In a card transaction transaction this means at least four databases and five transmission lines need to be evaluated. Mapping and upgrading all of these systems is expected to take years for each step. An opportunity exists for “quantum risk assessments” to help banks and merchants map out encrypted endpoints in their payments infrastructure.
Quantum computing is still an emerging technology. It’s not anywhere near public scale at the moment. Looking at the history of the internet, quantum computing today is more akin to DARPANET than dial-up or digital internet. To learn more about quantum-safe cryptography, I’ll point you to IBM.
What Do We Make of This?
The sessions all carried one common theme: addressing tomorrow’s opportunities today. The future is going to present us with new problems to solve and new solutions to build. As we see with stablecoins and deepfake fraud, sometimes the best solutions need to look back and borrow from the past. The future of this industry will belong to those who can balance speed with security and experimentation with execution.
Will quantum computers become ubiquitous and replace existing computers? No. What’s more likely to happen is that they live at the data center level with quantum computing offered as a service. Why?
First, they require immense start-up investments and operating costs – the machines must be kept very, very cold. This makes the tools cost prohibitive to everyone except governments and the largest technology corporations.
Second, these computers don’t have stored memory and are bad at tasks that require discrete outcomes – you wouldn’t want to look away and see the 100 in your spreadsheet change to 104 then down to 98.

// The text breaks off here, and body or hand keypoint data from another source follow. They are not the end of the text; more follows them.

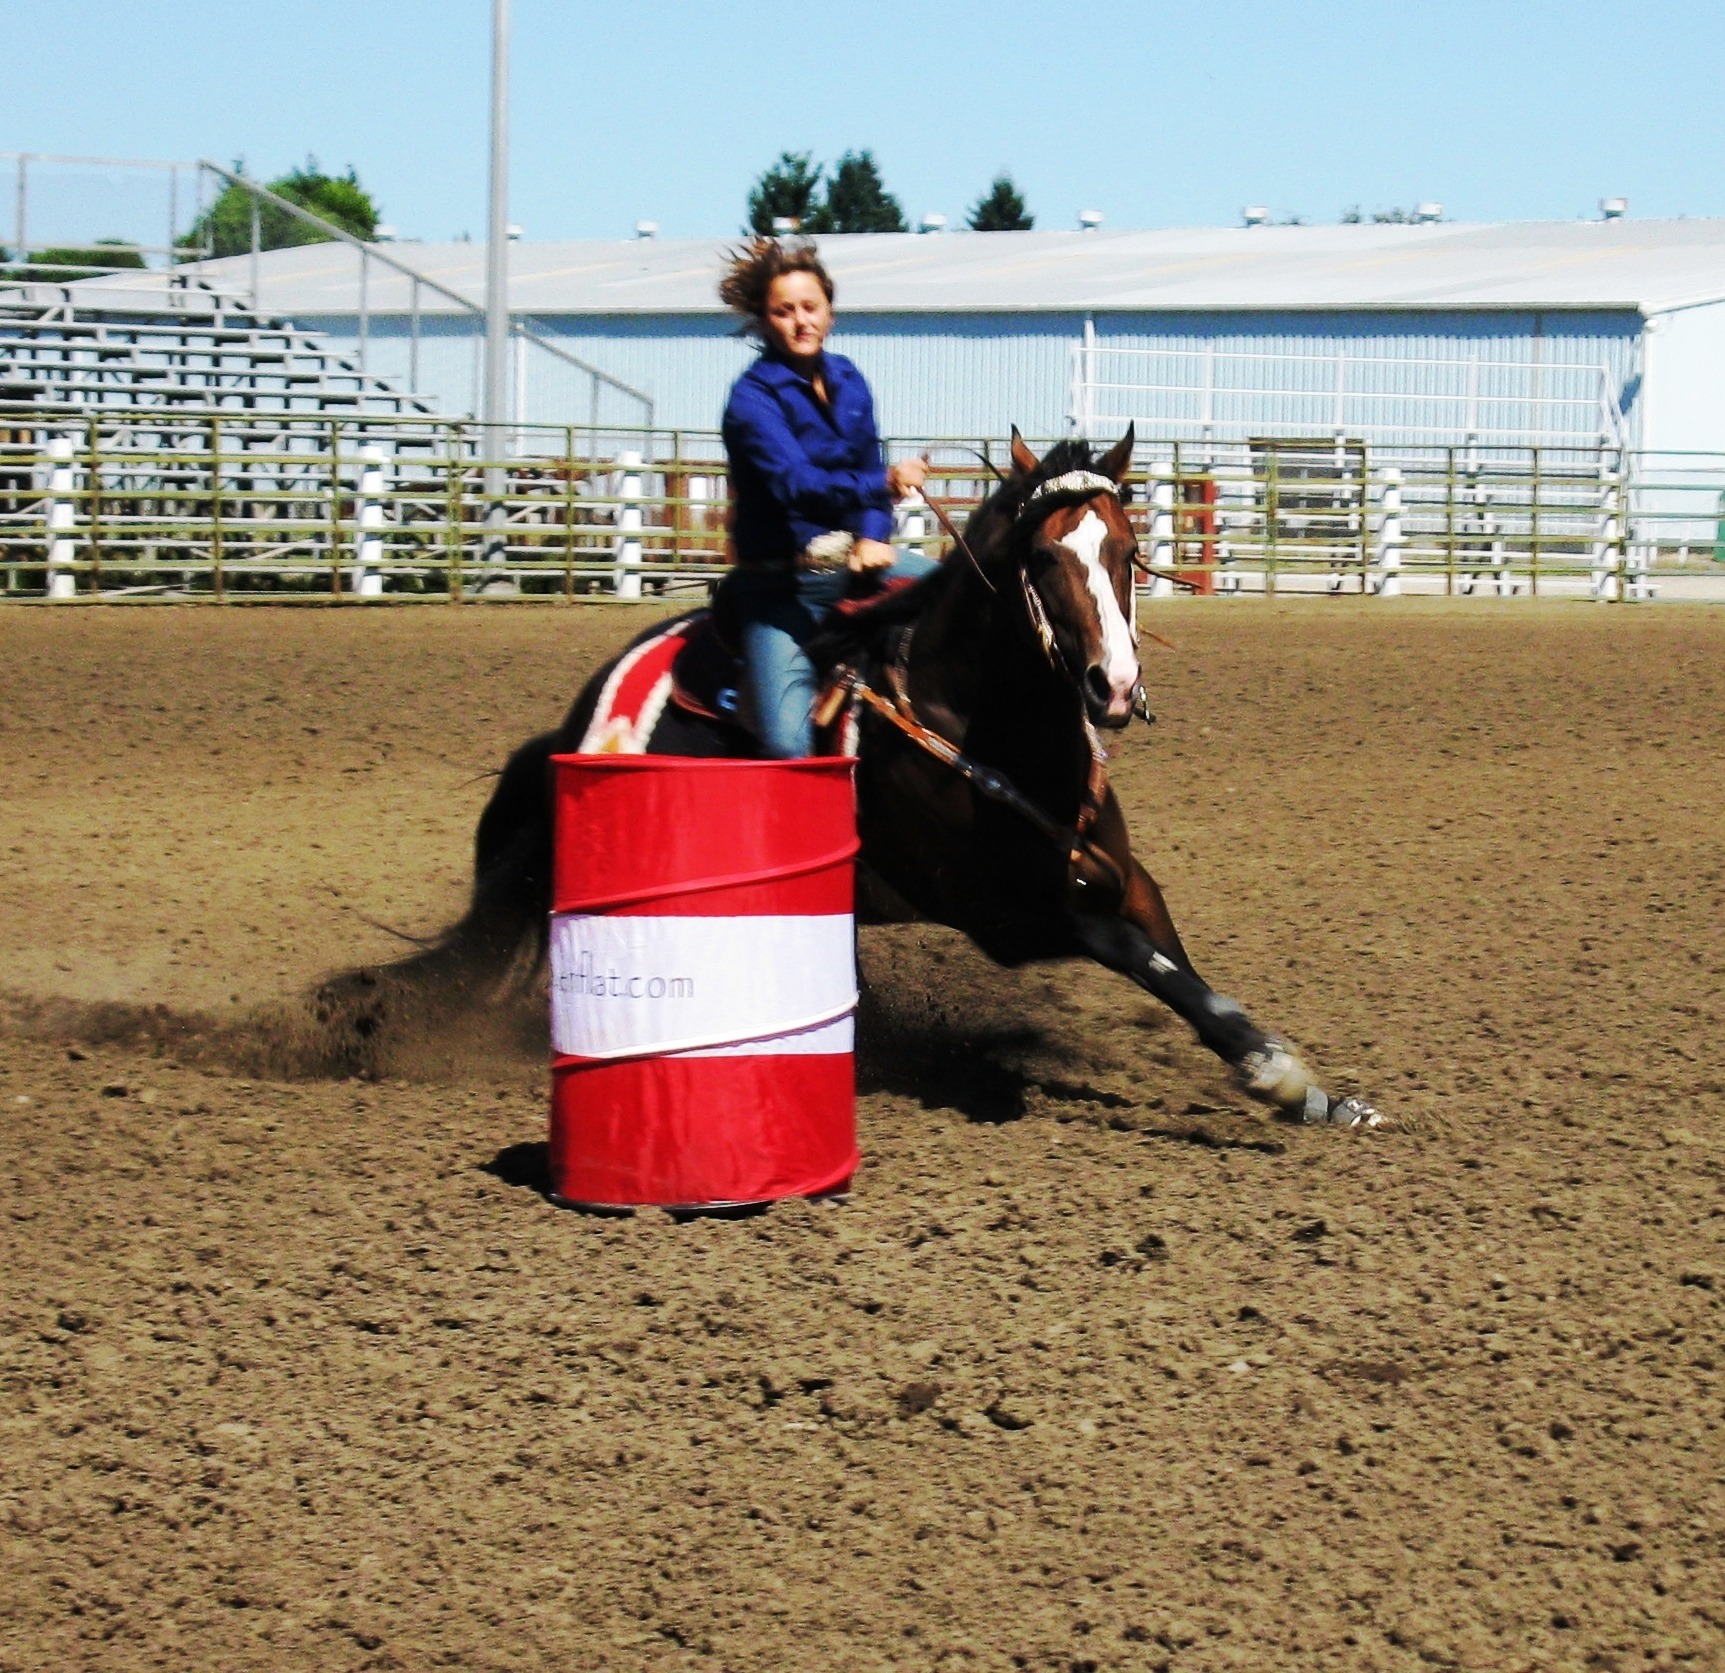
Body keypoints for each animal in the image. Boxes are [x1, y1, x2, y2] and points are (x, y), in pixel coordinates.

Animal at [406, 425, 1377, 1127]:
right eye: (1043, 557)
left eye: (1127, 549)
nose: (1112, 686)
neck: (990, 734)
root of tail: (579, 713)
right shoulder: (1011, 915)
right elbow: (1150, 964)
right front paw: (1276, 1069)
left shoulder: (1121, 875)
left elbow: (1182, 968)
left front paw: (1316, 1094)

Everyone is waiting on NIST to set a standard which will trickle into the US government. Once the US agencies are quantum-safe, then their vendors will need to be as well. This is the process for most standard proliferation in the U.S. However, there is a world where insurance companies tell their corporate policy holders “we won’t insure you unless you’re quantum-safe.”
In either case, the solution is likely to be top-down, not bottom-up.
Quantum computing sounds like another security opportunity. Capital will need to be deployed to develop solutions to defend against Quantum computing attacks. Whether that's just encryption or something else, several billion-dollar firms could emerge here, given the challenge QC could bring from an "attack" perspective.